● Actions to take
**a)** From the public programs text, list every kind of guest named as taking part in the AfterWords discussions.
**b)** Write a continuation of the theatre's public programs text, starting after its final sentence about ShopTalks.

● Source passage

■ ■ ■ ■ ■ ■ ■

Public Programs


We aim to make theatre that gets people talking. When we’ve done our job well, audiences pour onto East 4th Street eager to discuss and debate a production—its reflection of the world; its explosion of theatrical norms; its provocations and its surprises.

Because we believe that theatre is deeply connected to the world, we believe it’s essential to create forums where people can talk about the issues and ideas raised in our work. It’s only by connecting to peoples’ lives outside the theatre that art can truly change the world.


AfterWords, our post-performance discussion series, gives audience members a chance to engage with a production after the curtain comes down. With guests ranging from actors and creative team members to scholars and community leaders, the facilitated conversations provide historical and artistic context for a production and invite audiences to explore the artistic process and themes of the piece more fully from a variety of vantage points.


Our audiences are such a fascinating, insightful group of people that we decided to create ShopTalks, a discussion series where audience members can talk to each other about our productions. Led by a member of our staff, these lively book-club-style conversations allow viewers the chance to ask questions and to voice thoughts they have about our workand, of course, to connect with other theatre-lovers.

■ ■ ■ ■ ■ ■ ■

● Record extracts
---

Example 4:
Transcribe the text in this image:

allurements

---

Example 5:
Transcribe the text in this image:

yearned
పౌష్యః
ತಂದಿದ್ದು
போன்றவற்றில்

■ ■ ■ ■ ■ ■ ■

● Answers to the tasks
**a)**
actors
creative team members
scholars
community leaders

**b)**
Want to learn more about the artists behind a production? Curious to understand the historical context of a play? Check out The NYTW Blog, our multimedia blog. With dramaturgical and educational resources that can enrich the experience of our work, our blog articulates one of the core beliefs behind everything we do at NYTW: No piece of theatre exists outside the broader cultural and political landscape. 


Through our For the Culture Series (FTC), NYTW seeks to bridge the gap between the world we know and the world we are actively striving to build – where we harness the power of theatre to deepen human connections by learning and growing from the lived experiences of each other; connect through art, shared customs, traditions and heritage(s); and where we amplify artists and work by traditionally underrepresented groups or individuals, creating access to the Workshop for historically marginalized communities in order to build and sustain authentic relationships with our fellow community members and theatergoers.